* _Material for this exercise_:
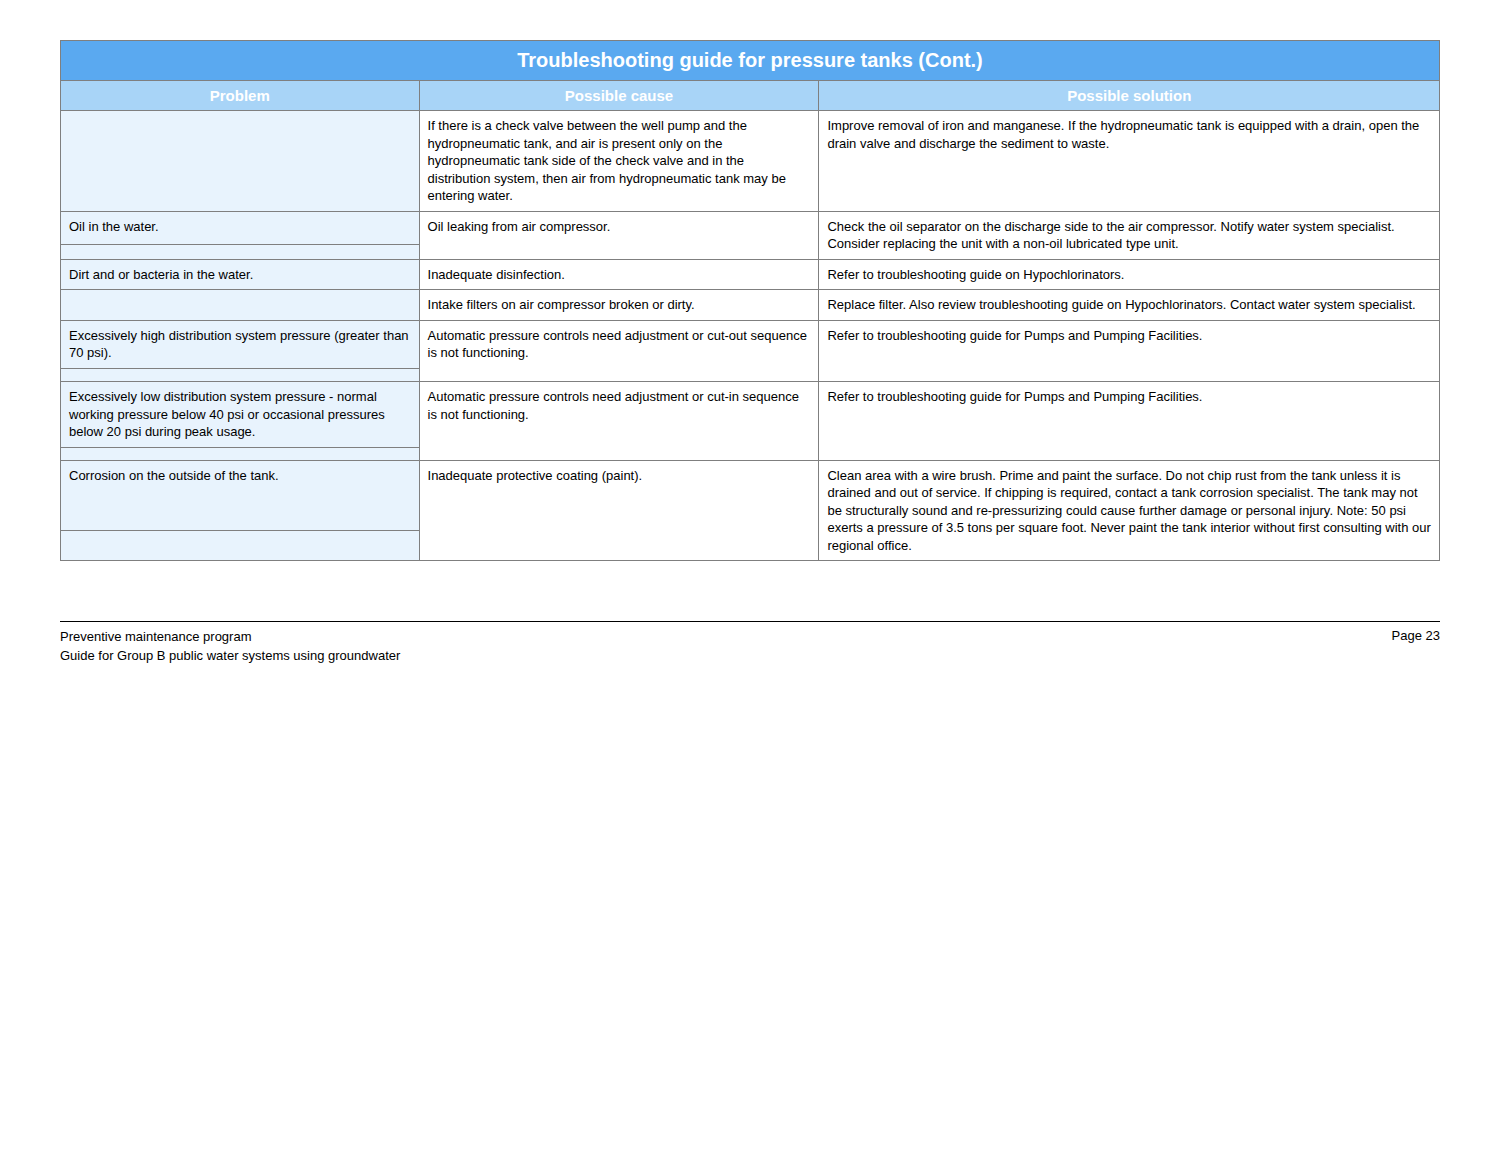Troubleshooting guide for pressure tanks (Cont.)
| Problem | Possible cause | Possible solution |
| --- | --- | --- |
| | If there is a check valve between the well pump and the hydropneumatic tank, and air is present only on the hydropneumatic tank side of the check valve and in the distribution system, then air from hydropneumatic tank may be entering water. | Improve removal of iron and manganese. If the hydropneumatic tank is equipped with a drain, open the drain valve and discharge the sediment to waste. |
| Oil in the water. | Oil leaking from air compressor. | Check the oil separator on the discharge side to the air compressor. Notify water system specialist. Consider replacing the unit with a non-oil lubricated type unit. |
| Dirt and or bacteria in the water. | Inadequate disinfection. | Refer to troubleshooting guide on Hypochlorinators. |
| | Intake filters on air compressor broken or dirty. | Replace filter. Also review troubleshooting guide on Hypochlorinators. Contact water system specialist. |
| Excessively high distribution system pressure (greater than 70 psi). | Automatic pressure controls need adjustment or cut-out sequence is not functioning. | Refer to troubleshooting guide for Pumps and Pumping Facilities. |
| Excessively low distribution system pressure - normal working pressure below 40 psi or occasional pressures below 20 psi during peak usage. | Automatic pressure controls need adjustment or cut-in sequence is not functioning. | Refer to troubleshooting guide for Pumps and Pumping Facilities. |
| Corrosion on the outside of the tank. | Inadequate protective coating (paint). | Clean area with a wire brush. Prime and paint the surface. Do not chip rust from the tank unless it is drained and out of service. If chipping is required, contact a tank corrosion specialist. The tank may not be structurally sound and re-pressurizing could cause further damage or personal injury. Note: 50 psi exerts a pressure of 3.5 tons per square foot. Never paint the tank interior without first consulting with our regional office. |
Preventive maintenance program
Guide for Group B public water systems using groundwater
Page 23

* _Task goal_:
Your task is to repeat the entries above exactly, omitting the pictures.

* _Written solution_:
Troubleshooting guide for pressure tanks (Cont.)
| Problem | Possible cause | Possible solution |
| --- | --- | --- |
| | If there is a check valve between the well pump and the hydropneumatic tank, and air is present only on the hydropneumatic tank side of the check valve and in the distribution system, then air from hydropneumatic tank may be entering water. | Improve removal of iron and manganese. If the hydropneumatic tank is equipped with a drain, open the drain valve and discharge the sediment to waste. |
| Oil in the water. | Oil leaking from air compressor. | Check the oil separator on the discharge side to the air compressor. Notify water system specialist. Consider replacing the unit with a non-oil lubricated type unit. |
| Dirt and or bacteria in the water. | Inadequate disinfection. | Refer to troubleshooting guide on Hypochlorinators. |
| | Intake filters on air compressor broken or dirty. | Replace filter. Also review troubleshooting guide on Hypochlorinators. Contact water system specialist. |
| Excessively high distribution system pressure (greater than 70 psi). | Automatic pressure controls need adjustment or cut-out sequence is not functioning. | Refer to troubleshooting guide for Pumps and Pumping Facilities. |
| Excessively low distribution system pressure - normal working pressure below 40 psi or occasional pressures below 20 psi during peak usage. | Automatic pressure controls need adjustment or cut-in sequence is not functioning. | Refer to troubleshooting guide for Pumps and Pumping Facilities. |
| Corrosion on the outside of the tank. | Inadequate protective coating (paint). | Clean area with a wire brush. Prime and paint the surface. Do not chip rust from the tank unless it is drained and out of service. If chipping is required, contact a tank corrosion specialist. The tank may not be structurally sound and re-pressurizing could cause further damage or personal injury. Note: 50 psi exerts a pressure of 3.5 tons per square foot. Never paint the tank interior without first consulting with our regional office. |
Preventive maintenance program
Guide for Group B public water systems using groundwater
Page 23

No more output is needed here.